After its initial demonstration in 1972, proximity print x-ray lithography (PPXRL) appeared to be the lithography of choice for future submicron work. PPXRL uses "hard" x-rays (wavelengths of 0.3 to 2 nm) to expose a mask consisting of an x-ray absorber pattern (usually gold or tungsten) on an x-ray transparent membrane (silicon, silicon nitride, boron nitride, etc) at some finite distance (5 to 50 microns) from a resist coated wafer. Unfortunately, PPXRL has several fundamental constraints arising from diffraction effects, penumbra and secondary photoelectron range which may limit replications to linewidths greater than 200 nm. Even with these limitations, it appeared that PPXRL would be the primary lithographic tool for linewidths from 200 nm to 1 micron and would meet lithographic needs for many years to come.
However, PPXRL has not reached expectations. There are three primary reasons for this: (1) a high brightness x-ray source was needed to obtain high wafer throughput, (2) the hard x-rays required masks with thick absorber patterns and high-aspect-ratio submicron structures which are difficult to produce and (3) the thin, x-ray transparent membranes have had severe distortion and lifetime problems. While solutions to these problems were pursued, optical lithography has advanced its capabilities so that it can now replicate 500 nm linewidths. This has reduced the immediate need for PPXRL. With the fundamental resolution limitations of PPXRL and some mask issues still unresolved, it is questionable if PPXRL will ever meet original expectations.

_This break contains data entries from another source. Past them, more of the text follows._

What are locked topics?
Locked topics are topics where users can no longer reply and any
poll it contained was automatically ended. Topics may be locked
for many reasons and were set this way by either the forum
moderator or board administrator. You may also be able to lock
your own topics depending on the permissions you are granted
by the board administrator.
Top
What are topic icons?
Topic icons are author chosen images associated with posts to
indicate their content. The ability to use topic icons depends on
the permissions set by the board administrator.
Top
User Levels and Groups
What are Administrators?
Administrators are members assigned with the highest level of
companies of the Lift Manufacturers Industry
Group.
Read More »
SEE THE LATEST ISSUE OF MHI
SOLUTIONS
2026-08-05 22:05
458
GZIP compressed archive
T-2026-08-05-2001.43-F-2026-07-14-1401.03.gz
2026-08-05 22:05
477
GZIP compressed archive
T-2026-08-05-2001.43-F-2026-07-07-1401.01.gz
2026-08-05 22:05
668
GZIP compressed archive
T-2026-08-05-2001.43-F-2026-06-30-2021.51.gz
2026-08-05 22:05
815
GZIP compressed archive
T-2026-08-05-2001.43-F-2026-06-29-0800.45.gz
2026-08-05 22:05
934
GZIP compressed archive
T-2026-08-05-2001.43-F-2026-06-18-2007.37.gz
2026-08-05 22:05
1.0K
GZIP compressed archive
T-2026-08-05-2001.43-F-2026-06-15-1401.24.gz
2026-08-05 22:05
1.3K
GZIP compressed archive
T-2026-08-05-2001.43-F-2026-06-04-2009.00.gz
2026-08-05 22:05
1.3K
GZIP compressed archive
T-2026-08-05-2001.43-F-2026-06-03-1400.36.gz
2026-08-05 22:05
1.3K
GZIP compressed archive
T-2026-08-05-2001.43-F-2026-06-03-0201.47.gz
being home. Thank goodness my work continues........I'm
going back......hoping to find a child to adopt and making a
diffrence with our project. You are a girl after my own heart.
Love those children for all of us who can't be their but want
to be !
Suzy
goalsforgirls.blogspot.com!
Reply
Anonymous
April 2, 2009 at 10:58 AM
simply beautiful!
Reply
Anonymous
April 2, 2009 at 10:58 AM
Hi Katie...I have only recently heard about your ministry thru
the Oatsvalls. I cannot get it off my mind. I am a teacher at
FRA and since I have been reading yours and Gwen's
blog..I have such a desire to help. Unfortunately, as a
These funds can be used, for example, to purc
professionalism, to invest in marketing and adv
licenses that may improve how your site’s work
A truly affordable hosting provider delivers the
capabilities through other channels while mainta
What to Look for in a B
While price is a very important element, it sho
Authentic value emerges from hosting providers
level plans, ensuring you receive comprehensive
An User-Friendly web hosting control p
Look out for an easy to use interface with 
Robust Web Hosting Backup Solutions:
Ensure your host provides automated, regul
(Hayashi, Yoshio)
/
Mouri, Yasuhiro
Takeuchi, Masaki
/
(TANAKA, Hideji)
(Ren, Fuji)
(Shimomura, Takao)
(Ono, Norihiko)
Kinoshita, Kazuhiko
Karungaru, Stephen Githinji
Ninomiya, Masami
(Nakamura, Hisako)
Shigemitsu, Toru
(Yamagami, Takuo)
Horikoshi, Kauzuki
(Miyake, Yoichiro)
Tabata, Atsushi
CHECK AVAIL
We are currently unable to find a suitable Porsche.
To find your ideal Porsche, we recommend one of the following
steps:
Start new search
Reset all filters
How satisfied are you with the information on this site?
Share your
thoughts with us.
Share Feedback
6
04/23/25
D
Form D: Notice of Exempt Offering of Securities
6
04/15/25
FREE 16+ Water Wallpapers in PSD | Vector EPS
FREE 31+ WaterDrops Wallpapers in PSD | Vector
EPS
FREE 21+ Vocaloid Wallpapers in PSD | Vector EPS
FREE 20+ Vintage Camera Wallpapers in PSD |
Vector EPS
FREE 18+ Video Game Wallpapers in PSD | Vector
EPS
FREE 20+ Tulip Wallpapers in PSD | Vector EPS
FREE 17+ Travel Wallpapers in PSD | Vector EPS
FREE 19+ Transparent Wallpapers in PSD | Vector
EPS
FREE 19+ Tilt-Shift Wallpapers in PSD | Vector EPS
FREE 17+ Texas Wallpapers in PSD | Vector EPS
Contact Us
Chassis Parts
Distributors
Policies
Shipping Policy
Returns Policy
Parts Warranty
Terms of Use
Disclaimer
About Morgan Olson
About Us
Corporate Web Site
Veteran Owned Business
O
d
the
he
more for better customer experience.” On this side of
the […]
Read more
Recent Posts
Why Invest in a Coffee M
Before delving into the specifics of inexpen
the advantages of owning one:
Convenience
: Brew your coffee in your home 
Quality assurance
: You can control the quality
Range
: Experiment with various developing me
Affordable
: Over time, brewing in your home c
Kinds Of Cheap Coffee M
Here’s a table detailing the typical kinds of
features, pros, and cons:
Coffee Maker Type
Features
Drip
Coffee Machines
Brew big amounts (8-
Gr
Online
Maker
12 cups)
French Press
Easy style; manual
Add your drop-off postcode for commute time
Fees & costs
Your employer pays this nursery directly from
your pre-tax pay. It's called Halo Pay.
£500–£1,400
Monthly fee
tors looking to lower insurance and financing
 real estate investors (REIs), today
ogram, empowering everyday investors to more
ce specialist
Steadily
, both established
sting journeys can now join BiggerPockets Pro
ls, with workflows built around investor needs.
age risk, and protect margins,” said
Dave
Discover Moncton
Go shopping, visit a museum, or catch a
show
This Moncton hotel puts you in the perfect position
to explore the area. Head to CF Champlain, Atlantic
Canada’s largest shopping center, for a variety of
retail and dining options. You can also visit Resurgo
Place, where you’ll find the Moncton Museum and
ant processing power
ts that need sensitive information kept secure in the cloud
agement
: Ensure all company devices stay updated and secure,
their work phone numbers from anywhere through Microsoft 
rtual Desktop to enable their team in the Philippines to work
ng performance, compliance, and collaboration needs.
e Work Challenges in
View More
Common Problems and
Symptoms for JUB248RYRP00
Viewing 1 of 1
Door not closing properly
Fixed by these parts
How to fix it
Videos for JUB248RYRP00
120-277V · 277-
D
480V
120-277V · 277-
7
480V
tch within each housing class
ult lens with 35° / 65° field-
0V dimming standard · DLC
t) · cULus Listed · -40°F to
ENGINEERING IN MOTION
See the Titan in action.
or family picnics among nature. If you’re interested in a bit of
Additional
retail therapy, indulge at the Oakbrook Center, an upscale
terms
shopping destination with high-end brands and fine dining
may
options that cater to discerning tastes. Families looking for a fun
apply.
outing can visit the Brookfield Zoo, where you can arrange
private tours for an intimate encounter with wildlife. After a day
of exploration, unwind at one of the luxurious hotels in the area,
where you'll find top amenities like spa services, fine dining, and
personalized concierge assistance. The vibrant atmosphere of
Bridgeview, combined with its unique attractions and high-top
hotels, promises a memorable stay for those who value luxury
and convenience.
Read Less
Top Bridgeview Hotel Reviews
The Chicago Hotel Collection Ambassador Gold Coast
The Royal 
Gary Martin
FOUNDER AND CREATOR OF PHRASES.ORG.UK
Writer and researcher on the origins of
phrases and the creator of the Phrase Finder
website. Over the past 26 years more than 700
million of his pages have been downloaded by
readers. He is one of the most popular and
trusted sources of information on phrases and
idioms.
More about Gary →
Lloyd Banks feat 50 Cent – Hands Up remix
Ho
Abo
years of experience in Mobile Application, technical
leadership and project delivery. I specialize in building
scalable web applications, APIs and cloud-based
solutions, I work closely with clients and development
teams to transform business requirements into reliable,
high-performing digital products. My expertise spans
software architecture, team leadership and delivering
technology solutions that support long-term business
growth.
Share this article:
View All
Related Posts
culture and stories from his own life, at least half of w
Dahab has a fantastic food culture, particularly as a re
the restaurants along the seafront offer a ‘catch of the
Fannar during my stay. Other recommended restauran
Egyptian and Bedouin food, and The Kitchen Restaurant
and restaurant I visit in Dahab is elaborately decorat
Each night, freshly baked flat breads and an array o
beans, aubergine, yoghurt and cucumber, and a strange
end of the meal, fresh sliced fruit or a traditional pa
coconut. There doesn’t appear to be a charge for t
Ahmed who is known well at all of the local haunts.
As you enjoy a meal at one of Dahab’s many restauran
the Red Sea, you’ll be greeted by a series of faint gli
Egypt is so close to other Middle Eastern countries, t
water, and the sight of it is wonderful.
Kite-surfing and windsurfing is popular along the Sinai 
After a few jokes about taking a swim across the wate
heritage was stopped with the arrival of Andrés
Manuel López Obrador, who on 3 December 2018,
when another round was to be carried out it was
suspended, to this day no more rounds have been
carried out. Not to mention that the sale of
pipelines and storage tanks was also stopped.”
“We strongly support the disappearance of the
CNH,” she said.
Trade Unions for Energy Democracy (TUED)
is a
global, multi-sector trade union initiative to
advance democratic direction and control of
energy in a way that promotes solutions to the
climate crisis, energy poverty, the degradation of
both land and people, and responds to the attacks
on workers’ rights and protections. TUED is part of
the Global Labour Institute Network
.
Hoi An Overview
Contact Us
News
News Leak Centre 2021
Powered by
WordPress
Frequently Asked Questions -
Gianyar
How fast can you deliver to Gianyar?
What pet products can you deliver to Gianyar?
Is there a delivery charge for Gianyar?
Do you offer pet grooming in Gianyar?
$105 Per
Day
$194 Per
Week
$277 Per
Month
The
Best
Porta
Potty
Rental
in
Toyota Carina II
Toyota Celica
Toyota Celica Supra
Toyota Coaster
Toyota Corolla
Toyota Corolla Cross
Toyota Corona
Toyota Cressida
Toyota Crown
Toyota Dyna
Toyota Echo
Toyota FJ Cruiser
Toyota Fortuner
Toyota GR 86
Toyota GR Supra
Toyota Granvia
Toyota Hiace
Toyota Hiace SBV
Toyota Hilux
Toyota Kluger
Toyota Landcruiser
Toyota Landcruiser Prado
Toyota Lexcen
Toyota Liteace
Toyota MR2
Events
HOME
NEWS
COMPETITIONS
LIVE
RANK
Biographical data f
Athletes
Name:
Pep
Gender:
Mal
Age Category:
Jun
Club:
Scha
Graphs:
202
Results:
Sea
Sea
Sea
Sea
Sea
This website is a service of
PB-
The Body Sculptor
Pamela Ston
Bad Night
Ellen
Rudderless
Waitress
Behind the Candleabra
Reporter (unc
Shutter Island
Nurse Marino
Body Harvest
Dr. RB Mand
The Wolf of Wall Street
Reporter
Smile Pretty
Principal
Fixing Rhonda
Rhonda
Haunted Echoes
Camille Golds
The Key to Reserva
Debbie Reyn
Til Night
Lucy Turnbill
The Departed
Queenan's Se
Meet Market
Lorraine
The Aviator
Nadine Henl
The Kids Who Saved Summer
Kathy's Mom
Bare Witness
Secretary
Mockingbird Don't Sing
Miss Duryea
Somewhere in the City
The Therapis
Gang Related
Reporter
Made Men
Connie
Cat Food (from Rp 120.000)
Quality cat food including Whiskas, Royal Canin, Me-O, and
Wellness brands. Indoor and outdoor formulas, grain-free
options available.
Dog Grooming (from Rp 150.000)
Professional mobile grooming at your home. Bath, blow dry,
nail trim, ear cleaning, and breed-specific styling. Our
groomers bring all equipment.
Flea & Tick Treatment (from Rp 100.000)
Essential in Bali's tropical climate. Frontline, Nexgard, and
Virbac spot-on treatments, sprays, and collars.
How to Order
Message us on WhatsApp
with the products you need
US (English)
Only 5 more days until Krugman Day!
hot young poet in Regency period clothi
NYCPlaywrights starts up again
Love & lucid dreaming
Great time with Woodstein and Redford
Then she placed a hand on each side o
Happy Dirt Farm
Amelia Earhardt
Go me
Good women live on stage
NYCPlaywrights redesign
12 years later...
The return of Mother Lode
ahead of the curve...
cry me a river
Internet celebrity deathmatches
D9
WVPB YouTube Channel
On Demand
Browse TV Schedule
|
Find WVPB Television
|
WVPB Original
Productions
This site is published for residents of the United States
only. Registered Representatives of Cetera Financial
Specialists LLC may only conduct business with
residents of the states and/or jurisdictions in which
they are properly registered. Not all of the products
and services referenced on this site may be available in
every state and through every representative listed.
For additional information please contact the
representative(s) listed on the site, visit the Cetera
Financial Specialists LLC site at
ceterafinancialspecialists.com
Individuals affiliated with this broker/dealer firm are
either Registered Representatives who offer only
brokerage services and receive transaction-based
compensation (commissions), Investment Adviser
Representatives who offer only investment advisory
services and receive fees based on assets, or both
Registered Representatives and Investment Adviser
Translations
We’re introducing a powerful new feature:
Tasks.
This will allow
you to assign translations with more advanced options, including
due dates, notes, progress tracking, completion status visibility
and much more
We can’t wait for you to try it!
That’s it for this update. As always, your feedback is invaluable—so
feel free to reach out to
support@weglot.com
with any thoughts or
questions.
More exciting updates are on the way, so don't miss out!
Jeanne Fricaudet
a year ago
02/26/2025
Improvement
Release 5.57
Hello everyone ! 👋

New advances in the field of x-ray optics have been responsible for many new x-ray optical components such as normal incidence soft x-ray mirrors, beamsplitters and highly dispersive multilayer mirrors. These new optical components have made it possible to design and build new instruments such as x-ray microscopes, telescopes, waveguides and interferometers. It is highly desirable to apply these new x-ray optical components to produce a soft x-ray projection lithography (XRPL) system which is capable of projecting a magnified or demagnified image of an existing pattern from a mask onto a resist coated substrate.